What would you do if someone asked you to create a project based around the theme of time capsules and handed you a budget of $2000? In continuation of its 40th anniversary celebration, the San Francisco Arts Commission Gallery asked a group of artists exactly this, and the resulting exhibit, Now & When, consisting of ten newly commissioned pieces, is both entertaining and suggestive. Documenting a moment is a tricky business, an exercise in subjectivity, and the show's strength is that it consists of projects that address this without being too serious.

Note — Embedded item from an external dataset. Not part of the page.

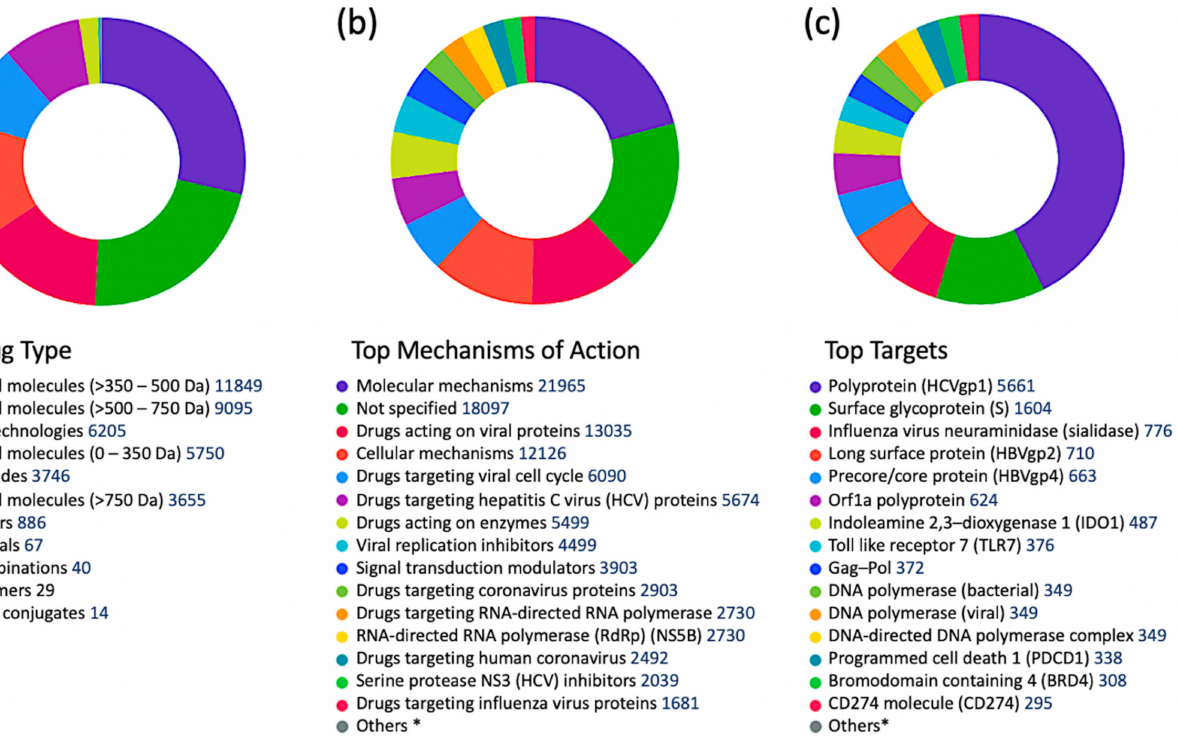
Figure 1. An overview of antiviral drugs according to ( a ) drug type, ( b ) top mechanisms of action, and ( c ) top targets. * Others in b and c indicate that there are other mechanisms and targets that are not shown in the figure because they represent a large number of categories with very small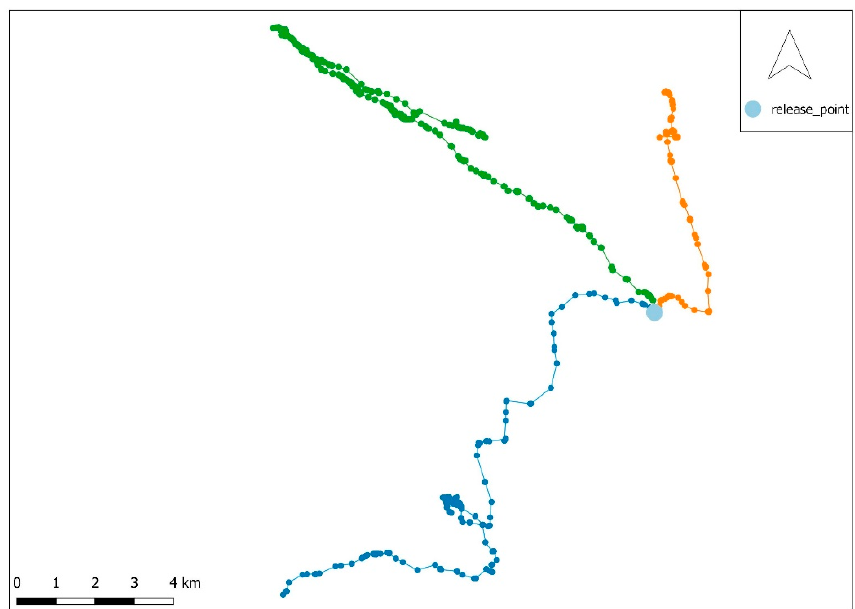
Figure A2. Maximum distances western grey kangaroos moved from the release site following relocation.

In Long Shot: Dining, Labor & Ponies, for instance, Packard Jennings takes a group of friends -- other conceptual artists -- out for a very expensive dinner, wherein the idea of time capsules is discussed and proposals for projects are made, including investing in a group IRA. In true conceptual form, it's the documentation that ends up on display, including the bill for dinner. Viewers can choose to watch or read; the whole thing was video-taped, transcribed, and compiled into a document titled "The Invisible Labor of Contemporary Art." While sometimes I find this technique tedious, in the case of Long Shot, the tongue-in-cheek humor keeps the piece fresh.

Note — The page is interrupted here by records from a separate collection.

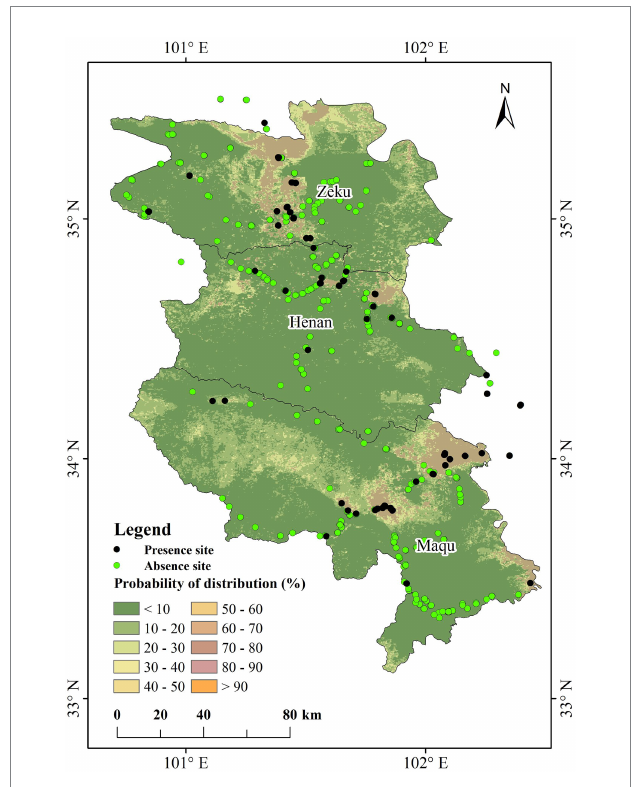
FIGURE 5 Distribution of presence probability of Kobresia pygmaea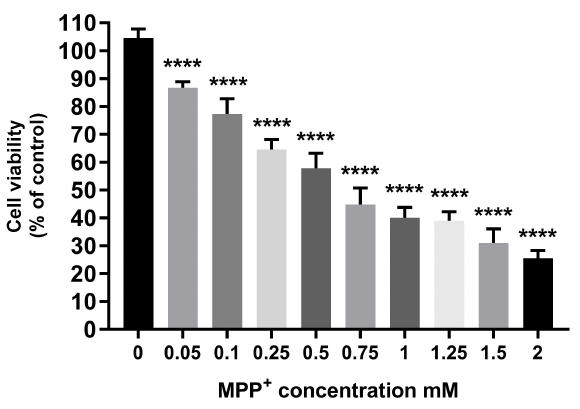
Figure 15. Effect of MPP + treatment for 48 h on SH-SH5Y cells. Cell viability was measured by the MTT assay. Data are presented as the Mean ± SEM of three independent experiments carried out in quadruplicate. **** p < 0.0001 vs. vehicle-treated control cells.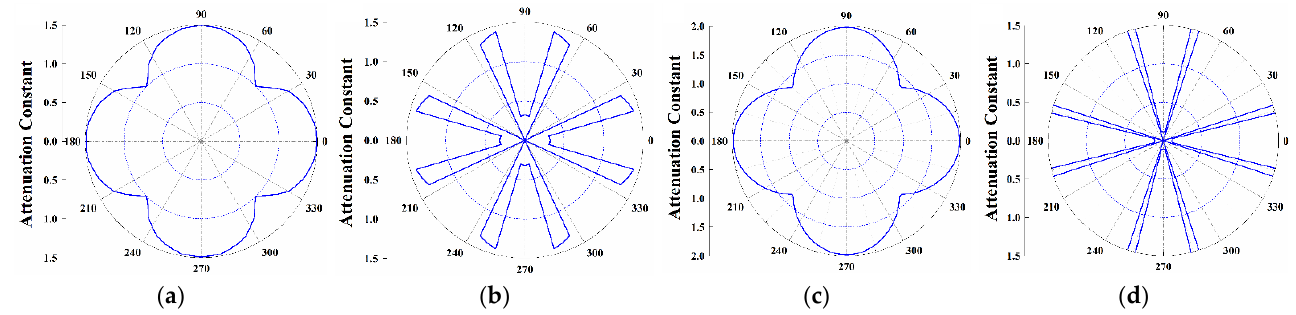
Figure 8. Directional attenuation constants of the phononic plate with fluid loading at: ( a ) 360 Hz and ( b ) 490 Hz; the phononic plate without fluid loading at: ( c ) 560 Hz and ( d ) 970 Hz.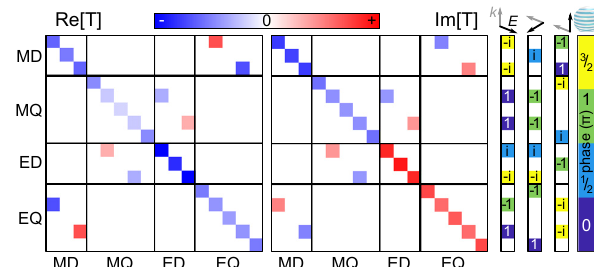
Figure 4: Real and imaginary parts of an exemplary T -matrix of a uniaxial nanosphere (with D ∞ point group) with plotted MD, MQ, h ED, and EQ, and projection of the three unique incident plane waves into these multipoles and their azimuthal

While much of the work in the show involves a similar combination of photography, still objects, and video, Guillermo Gómez-Peña's The Mex Files is notable for its absence of images. To experience the piece, you must enter a small room, painted orange-red and separated from the rest of the exhibit by a black curtain. The room is big enough for two chairs, which face each other at a distance of only a few feet. Next to the chairs is a small table, on top of which sit an empty bottle of tequila and a shot glass, left over from the opening night. A sound recording of Gómez-Peña reading texts about some of the more important moments in his life plays continuously. Gómez-Peña's insightful humor and eroticism, in combination with the architecture of the space, create the feeling of an intimate ceremony, and leave me thinking that storytelling had to have been the original time capsule.
Perhaps the most poignant example of the subjectivity inherent in any form of documentation, however, is Gay Outlaw and Bob Schmitz's piece Do Not Enter (Angus's Room). For Do Not Enter, the artists obsessively engaged the parental impulse to arrest the speed of childhood by photographing every last object in their nine-year-old son's room, creating a catalog of the resulting images. Some of these images have been reprinted at their original scale, including the pattern of glow-in-the-dark stars on Angus's wall. The catalog is also available for perusal in book form, but the heart of Do Not Enter is a large mobile on which dangle replications of Angus's most precious objects at various scales, including Yu-Gi-Oh! cards, a baseball and a super-sized Lego-head.
The plan is to pack Do Not Enter away and show it again in 40 years, and it is this piece of information that most sums up Now & When: rather than saving the actual contents of Angus's room, it will be Outlaw and Schmitz's catalogue and mobile that stand in for time's detritus. No matter how much energy we put into accurately capturing a moment, ultimately all we are left with are our own interpretations.